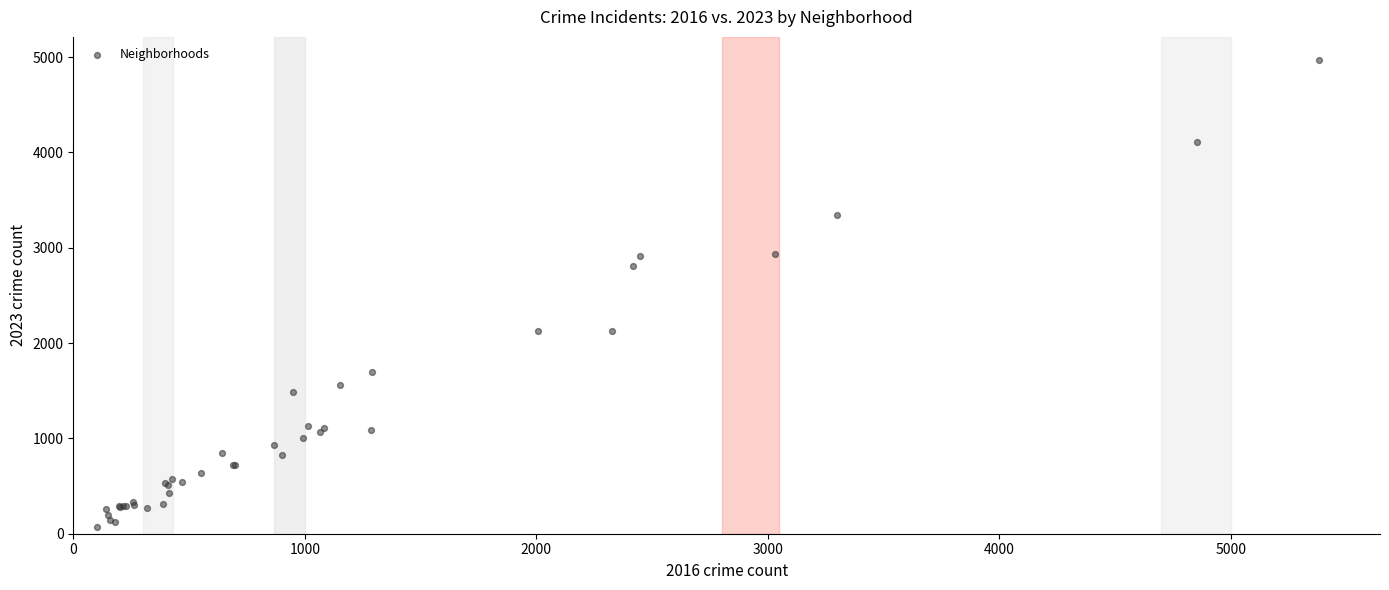

What Y value in the scatter plot is closest to 2517?

2808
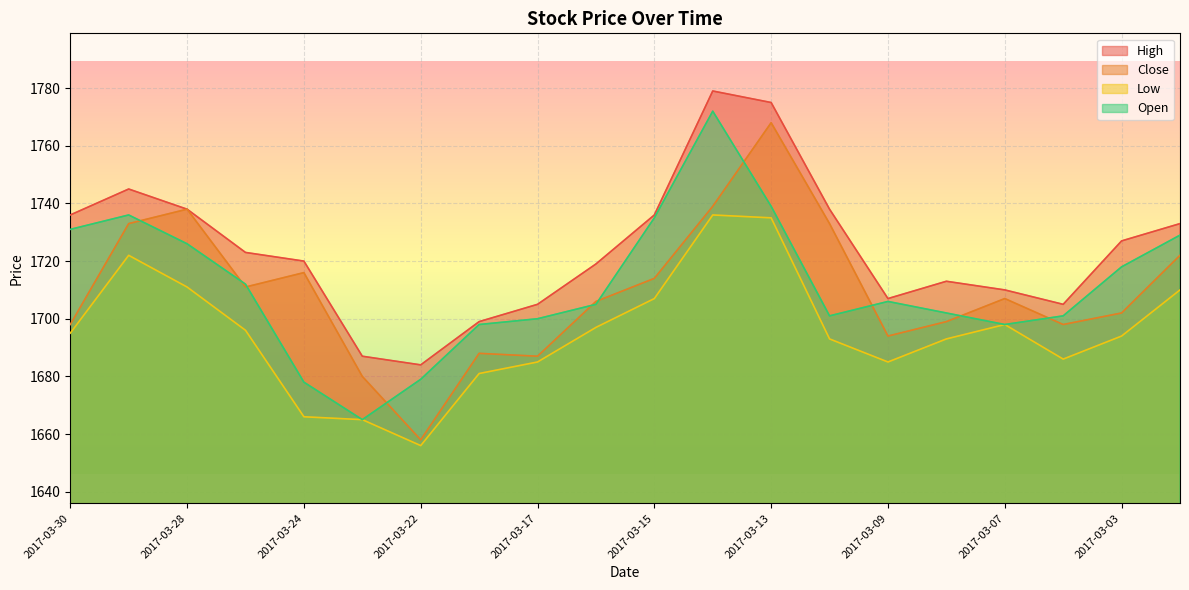

The value of High at 2017-03-24 is 2238. True or false?

False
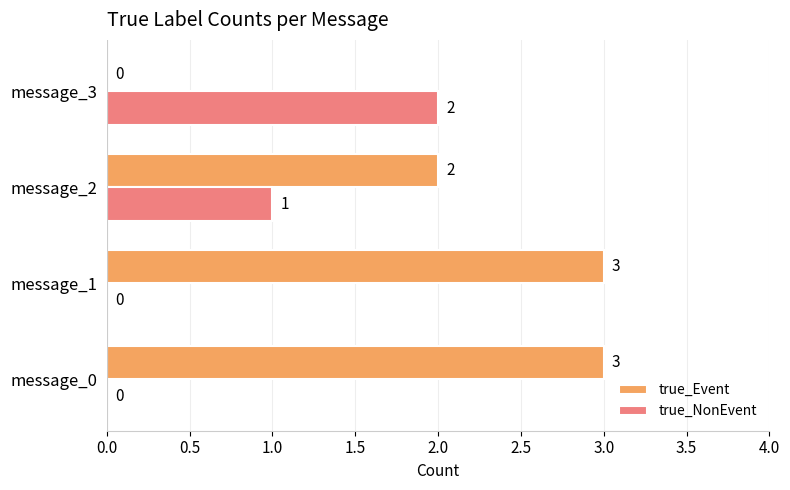

Which series has the largest total across all categories?

true_Event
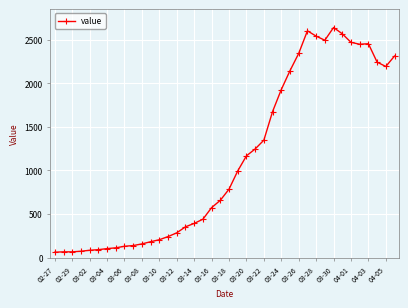

What is the value of the 10th point from the left?

137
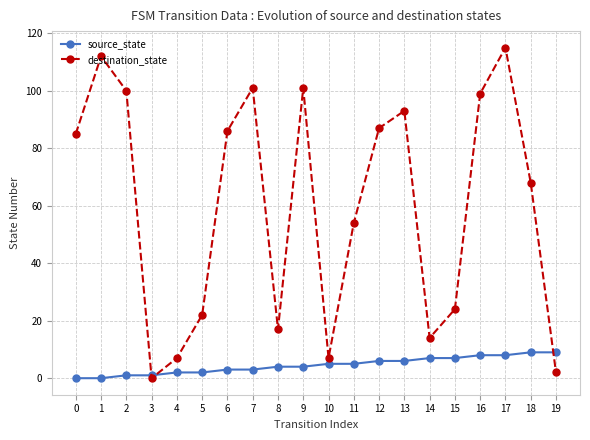

What is the total value across all series at 18?

77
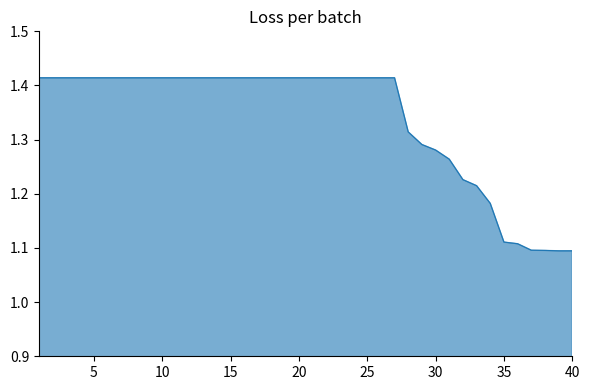

What is the difference between the maximum and minimum values?

0.3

Task to carry out -> Output these lines verbatim, without the pictures.

Written response ->
What Y value in the scatter plot is closest to 2517?

2808

The value of High at 2017-03-24 is 2238. True or false?

False

Which series has the largest total across all categories?

true_Event

What is the value of the 10th point from the left?

137

What is the total value across all series at 18?

77

What is the difference between the maximum and minimum values?

0.3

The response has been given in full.